Banned Books Week
September 24–30, 2017

“Book banning” is as antiquated a term as it is a practice – isn’t it? Not according to the American Library Association. Between 2000 and 2009 alone, more than 5,000 challenges to remove books from libraries and schools were raised because of “sexually explicit” content, “offensive language,” “violence,” “homosexuality,” and materials deemed “unsuited to age group.”

Despite strides taken to reduce censorship, books continue to be challenged for their language and depictions of violence and sex. Banned Books Week is an annual event held by librarians, booksellers, publishers, journalists, teachers, and readers to discuss the importance of literary freedom. (Spoiler alert: more to come for Link of the Week on Wednesday!)

Uncle Tom’s Cabin, Harriet Beecher Stowe’s bestselling anti-slavery novel – credited for helping to bring about the Civil War – is considered by many historians to be the first book in the history of the United States to have been banned on a national scale.

Harriet Beecher Stowe

After its publication in 1852, Uncle Tom’s Cabin was barred from bookstores because of its “pro-abolitionist agenda.” Preventing the book from reaching popular circles, however, proved an impossible task for the Confederacy. Stowe’s work became so widespread that President Abraham Lincoln said, “So this is the little lady who made this big war,” when he met her in 1862.

To take part in this event, our Quote of the Week features the woman who started it all: Harriet Beecher Stowe.
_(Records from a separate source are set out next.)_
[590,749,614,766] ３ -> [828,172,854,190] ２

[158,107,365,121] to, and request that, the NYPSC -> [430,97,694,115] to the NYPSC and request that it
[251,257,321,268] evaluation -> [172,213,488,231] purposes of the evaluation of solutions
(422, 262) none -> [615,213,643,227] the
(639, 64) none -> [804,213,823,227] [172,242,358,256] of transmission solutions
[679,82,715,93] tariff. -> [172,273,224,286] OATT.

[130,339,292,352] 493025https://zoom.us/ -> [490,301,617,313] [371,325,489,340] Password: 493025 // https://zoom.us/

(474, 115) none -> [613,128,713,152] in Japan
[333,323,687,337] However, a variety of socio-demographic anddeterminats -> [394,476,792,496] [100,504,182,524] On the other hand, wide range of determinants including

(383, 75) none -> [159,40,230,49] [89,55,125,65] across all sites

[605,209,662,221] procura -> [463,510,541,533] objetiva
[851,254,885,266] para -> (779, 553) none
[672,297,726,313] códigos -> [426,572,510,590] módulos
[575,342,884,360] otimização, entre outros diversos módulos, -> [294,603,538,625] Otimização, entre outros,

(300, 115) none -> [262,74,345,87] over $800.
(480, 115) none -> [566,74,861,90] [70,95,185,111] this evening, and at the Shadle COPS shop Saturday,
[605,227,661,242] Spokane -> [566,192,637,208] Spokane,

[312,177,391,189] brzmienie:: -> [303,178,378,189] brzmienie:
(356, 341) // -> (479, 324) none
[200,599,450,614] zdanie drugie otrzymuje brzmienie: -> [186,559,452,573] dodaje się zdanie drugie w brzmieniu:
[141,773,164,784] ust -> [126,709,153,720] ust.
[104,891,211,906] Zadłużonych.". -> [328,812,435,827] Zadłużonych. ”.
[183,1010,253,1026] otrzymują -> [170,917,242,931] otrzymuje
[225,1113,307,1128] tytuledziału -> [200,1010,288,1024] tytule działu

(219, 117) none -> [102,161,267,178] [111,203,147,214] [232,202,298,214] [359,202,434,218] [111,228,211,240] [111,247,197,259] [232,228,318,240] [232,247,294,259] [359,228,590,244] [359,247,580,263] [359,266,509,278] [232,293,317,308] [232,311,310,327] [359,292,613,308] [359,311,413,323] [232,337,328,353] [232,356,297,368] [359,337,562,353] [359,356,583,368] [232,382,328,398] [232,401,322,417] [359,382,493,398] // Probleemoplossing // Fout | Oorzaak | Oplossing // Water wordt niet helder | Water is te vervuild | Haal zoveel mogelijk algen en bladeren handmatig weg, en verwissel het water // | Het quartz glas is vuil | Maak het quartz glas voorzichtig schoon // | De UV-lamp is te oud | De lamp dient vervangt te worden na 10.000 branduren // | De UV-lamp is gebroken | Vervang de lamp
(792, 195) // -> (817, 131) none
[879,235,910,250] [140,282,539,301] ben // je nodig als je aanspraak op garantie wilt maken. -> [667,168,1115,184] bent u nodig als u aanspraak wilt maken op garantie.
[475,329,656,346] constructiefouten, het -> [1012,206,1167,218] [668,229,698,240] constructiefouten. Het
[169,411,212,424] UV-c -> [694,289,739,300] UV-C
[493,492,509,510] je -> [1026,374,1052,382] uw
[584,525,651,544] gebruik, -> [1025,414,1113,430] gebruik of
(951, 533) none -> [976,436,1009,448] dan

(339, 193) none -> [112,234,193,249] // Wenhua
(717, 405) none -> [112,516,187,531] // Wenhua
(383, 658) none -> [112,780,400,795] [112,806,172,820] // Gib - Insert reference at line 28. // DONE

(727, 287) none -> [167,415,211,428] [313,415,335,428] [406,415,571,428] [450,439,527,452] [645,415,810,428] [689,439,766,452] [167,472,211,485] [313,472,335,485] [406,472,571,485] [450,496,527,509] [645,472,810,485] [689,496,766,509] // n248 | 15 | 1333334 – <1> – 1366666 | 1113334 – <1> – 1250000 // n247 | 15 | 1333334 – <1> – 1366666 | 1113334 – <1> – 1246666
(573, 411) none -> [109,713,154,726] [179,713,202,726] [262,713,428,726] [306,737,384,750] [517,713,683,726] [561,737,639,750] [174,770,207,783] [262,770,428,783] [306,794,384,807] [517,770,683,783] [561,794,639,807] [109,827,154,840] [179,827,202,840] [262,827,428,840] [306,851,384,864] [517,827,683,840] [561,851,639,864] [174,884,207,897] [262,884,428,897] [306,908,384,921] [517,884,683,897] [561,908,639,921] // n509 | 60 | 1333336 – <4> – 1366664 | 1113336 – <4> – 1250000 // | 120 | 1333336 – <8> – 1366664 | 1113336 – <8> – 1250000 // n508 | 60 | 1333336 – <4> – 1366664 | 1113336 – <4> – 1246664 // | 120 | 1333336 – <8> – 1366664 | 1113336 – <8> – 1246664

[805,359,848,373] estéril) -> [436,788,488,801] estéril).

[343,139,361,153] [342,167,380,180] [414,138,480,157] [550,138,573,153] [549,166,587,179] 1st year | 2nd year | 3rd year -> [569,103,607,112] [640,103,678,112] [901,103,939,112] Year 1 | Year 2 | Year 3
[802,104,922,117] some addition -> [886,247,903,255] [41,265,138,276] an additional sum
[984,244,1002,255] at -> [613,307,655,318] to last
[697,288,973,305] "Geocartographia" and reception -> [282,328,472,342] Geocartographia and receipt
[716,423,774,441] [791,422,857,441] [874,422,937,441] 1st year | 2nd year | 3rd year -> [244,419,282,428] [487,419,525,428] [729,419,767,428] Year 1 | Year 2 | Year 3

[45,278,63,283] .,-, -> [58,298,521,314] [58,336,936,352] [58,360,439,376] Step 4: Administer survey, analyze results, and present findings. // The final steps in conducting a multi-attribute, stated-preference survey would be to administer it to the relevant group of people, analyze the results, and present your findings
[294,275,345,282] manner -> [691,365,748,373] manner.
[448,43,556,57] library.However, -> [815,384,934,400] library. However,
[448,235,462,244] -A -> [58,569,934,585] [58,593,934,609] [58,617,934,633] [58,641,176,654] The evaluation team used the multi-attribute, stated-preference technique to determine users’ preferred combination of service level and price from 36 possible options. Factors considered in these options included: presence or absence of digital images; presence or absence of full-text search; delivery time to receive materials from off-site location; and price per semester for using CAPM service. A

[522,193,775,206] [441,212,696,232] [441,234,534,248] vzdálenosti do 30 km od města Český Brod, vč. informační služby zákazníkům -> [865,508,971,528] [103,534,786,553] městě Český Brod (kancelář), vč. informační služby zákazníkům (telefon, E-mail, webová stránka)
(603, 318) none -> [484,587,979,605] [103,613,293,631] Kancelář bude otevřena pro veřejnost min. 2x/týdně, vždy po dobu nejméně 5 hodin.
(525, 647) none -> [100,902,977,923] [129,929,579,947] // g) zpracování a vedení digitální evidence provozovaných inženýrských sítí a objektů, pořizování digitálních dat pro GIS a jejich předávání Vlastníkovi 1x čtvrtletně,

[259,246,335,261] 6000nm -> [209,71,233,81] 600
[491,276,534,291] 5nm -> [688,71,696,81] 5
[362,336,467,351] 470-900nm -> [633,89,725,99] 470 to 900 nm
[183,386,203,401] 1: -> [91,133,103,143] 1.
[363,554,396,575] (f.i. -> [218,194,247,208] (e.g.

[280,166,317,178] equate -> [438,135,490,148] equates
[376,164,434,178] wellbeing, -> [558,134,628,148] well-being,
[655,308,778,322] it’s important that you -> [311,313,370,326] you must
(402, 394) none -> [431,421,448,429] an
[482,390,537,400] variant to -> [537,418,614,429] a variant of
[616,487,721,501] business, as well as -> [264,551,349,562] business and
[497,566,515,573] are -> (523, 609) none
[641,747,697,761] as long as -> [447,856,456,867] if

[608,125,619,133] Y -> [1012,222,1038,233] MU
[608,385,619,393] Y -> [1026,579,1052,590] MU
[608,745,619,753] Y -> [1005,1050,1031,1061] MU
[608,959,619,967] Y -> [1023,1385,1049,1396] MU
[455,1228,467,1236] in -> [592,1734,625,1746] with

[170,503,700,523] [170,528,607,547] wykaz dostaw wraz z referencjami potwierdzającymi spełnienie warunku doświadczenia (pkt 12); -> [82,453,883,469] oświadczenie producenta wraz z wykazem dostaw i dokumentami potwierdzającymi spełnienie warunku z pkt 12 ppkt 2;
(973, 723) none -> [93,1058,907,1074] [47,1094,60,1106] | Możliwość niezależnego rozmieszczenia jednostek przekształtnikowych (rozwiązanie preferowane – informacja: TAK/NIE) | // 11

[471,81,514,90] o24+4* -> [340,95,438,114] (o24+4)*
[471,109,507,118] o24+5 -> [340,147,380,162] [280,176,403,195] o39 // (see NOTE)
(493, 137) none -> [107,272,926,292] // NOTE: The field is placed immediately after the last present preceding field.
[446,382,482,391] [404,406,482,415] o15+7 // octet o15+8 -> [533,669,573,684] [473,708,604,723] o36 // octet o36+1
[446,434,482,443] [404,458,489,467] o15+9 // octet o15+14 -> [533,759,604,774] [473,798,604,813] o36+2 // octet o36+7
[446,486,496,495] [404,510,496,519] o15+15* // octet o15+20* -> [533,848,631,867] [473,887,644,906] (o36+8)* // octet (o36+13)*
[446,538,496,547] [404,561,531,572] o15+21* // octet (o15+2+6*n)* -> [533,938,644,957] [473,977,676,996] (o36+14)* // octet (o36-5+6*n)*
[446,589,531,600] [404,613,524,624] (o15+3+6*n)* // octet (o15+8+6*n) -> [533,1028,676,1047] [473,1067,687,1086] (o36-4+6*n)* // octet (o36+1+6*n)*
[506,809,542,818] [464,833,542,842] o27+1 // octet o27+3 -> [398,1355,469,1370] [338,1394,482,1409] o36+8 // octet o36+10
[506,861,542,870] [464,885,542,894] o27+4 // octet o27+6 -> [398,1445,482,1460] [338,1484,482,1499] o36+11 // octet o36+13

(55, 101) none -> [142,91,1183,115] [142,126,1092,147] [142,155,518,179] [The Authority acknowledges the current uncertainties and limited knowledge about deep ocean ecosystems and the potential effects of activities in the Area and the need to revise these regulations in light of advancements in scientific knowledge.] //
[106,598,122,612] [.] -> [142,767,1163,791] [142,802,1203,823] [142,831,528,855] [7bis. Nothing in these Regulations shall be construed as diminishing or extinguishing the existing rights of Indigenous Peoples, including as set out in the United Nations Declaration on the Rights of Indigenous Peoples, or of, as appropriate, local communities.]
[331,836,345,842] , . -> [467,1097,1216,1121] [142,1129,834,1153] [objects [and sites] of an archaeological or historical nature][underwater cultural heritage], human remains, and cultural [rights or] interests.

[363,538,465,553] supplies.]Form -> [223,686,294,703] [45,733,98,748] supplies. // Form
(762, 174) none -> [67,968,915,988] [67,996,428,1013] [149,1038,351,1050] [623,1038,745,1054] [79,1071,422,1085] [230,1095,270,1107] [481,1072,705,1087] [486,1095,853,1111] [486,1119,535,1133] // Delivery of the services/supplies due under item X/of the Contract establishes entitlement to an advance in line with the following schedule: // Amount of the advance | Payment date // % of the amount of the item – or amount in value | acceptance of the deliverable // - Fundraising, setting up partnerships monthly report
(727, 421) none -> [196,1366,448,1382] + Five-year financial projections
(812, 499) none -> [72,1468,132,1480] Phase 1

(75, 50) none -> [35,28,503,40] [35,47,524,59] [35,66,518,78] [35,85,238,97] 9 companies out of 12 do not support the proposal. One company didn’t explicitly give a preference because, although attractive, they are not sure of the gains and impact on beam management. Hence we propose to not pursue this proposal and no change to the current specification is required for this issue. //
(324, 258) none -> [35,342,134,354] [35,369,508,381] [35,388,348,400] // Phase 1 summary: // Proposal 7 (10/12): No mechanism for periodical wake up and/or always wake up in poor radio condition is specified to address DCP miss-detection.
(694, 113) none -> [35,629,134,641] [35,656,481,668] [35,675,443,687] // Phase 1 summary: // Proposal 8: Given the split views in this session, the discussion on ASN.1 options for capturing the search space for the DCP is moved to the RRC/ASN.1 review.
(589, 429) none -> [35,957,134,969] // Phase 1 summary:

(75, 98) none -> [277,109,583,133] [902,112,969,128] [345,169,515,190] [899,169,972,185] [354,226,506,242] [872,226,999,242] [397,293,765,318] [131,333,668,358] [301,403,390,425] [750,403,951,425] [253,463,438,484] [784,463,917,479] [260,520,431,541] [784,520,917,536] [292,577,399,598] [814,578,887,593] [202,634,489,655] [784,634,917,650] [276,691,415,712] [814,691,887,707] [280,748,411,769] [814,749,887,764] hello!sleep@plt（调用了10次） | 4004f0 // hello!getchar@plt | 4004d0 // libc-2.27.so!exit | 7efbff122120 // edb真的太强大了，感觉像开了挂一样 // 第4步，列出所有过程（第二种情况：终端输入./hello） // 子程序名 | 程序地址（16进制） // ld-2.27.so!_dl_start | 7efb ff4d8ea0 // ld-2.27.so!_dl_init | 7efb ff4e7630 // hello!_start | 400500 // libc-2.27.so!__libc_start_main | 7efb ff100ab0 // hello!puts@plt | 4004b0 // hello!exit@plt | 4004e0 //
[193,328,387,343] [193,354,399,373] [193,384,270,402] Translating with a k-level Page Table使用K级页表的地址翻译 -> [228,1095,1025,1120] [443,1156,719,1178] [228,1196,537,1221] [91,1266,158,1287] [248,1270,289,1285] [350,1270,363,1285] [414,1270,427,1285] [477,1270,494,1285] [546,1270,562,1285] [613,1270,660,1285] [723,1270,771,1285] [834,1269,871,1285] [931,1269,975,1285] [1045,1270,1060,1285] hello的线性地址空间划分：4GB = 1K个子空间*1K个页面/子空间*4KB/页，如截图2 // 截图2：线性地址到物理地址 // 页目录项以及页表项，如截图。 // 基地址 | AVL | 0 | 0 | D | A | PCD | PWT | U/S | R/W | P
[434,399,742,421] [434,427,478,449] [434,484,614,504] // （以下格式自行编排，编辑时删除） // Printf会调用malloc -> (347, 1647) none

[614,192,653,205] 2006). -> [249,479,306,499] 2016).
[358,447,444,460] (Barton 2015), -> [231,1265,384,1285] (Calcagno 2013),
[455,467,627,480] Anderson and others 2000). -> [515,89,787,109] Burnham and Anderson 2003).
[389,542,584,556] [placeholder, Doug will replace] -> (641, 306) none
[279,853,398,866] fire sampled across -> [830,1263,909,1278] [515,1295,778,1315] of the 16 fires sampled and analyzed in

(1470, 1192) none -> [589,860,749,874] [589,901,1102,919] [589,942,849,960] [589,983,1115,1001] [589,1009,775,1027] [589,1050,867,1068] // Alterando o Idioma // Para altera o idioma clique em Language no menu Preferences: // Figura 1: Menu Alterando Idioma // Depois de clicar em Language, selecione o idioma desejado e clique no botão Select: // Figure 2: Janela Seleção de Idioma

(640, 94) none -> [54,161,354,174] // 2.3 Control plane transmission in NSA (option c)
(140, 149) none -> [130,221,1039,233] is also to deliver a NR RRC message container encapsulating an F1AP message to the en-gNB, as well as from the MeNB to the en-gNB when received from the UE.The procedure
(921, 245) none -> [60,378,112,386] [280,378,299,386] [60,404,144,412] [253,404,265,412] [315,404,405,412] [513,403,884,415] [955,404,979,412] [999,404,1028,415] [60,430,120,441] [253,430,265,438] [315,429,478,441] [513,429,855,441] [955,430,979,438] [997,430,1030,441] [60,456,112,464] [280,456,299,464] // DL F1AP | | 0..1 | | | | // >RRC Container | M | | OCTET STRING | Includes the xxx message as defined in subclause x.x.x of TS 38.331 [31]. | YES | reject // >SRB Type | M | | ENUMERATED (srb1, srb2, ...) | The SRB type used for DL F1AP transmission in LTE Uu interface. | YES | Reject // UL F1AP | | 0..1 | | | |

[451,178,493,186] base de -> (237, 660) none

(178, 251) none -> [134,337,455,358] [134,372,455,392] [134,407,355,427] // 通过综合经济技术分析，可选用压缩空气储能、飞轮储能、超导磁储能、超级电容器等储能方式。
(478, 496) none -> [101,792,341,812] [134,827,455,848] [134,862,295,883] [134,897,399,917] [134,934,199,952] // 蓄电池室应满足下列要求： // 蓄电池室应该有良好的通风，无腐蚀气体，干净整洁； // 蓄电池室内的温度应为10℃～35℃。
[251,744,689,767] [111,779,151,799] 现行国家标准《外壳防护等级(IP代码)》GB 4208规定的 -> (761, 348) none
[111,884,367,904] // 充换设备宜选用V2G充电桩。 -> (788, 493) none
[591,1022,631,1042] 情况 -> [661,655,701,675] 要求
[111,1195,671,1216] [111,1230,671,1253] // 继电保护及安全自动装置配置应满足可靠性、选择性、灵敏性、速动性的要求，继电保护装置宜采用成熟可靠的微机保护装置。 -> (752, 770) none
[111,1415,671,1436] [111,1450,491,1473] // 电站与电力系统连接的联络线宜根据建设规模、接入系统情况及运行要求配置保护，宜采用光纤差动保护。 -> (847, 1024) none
“Scenes of blood and cruelty are shocking to our ear and heart. What man has nerve to do, man has not nerve to hear.” – Uncle Tom’s Cabin

Harriet Beecher Stowe was born in Litchfield, Connecticut in 1811 to a family committed to social justice. (Her father was a progressive Congregationalist minister, her sister Catharine was an author and teacher, and her other sister, Isabella, was a leader in the fight for women’s rights at the time.) As an act of protest against Congress’s passing of the Fugitive Slave Law in 1850, Stowe wrote Uncle Tom’s Cabin, which sold 300,000 copies in its first three months of life. She remained a prominent and influential figure in the North until her death in 1896.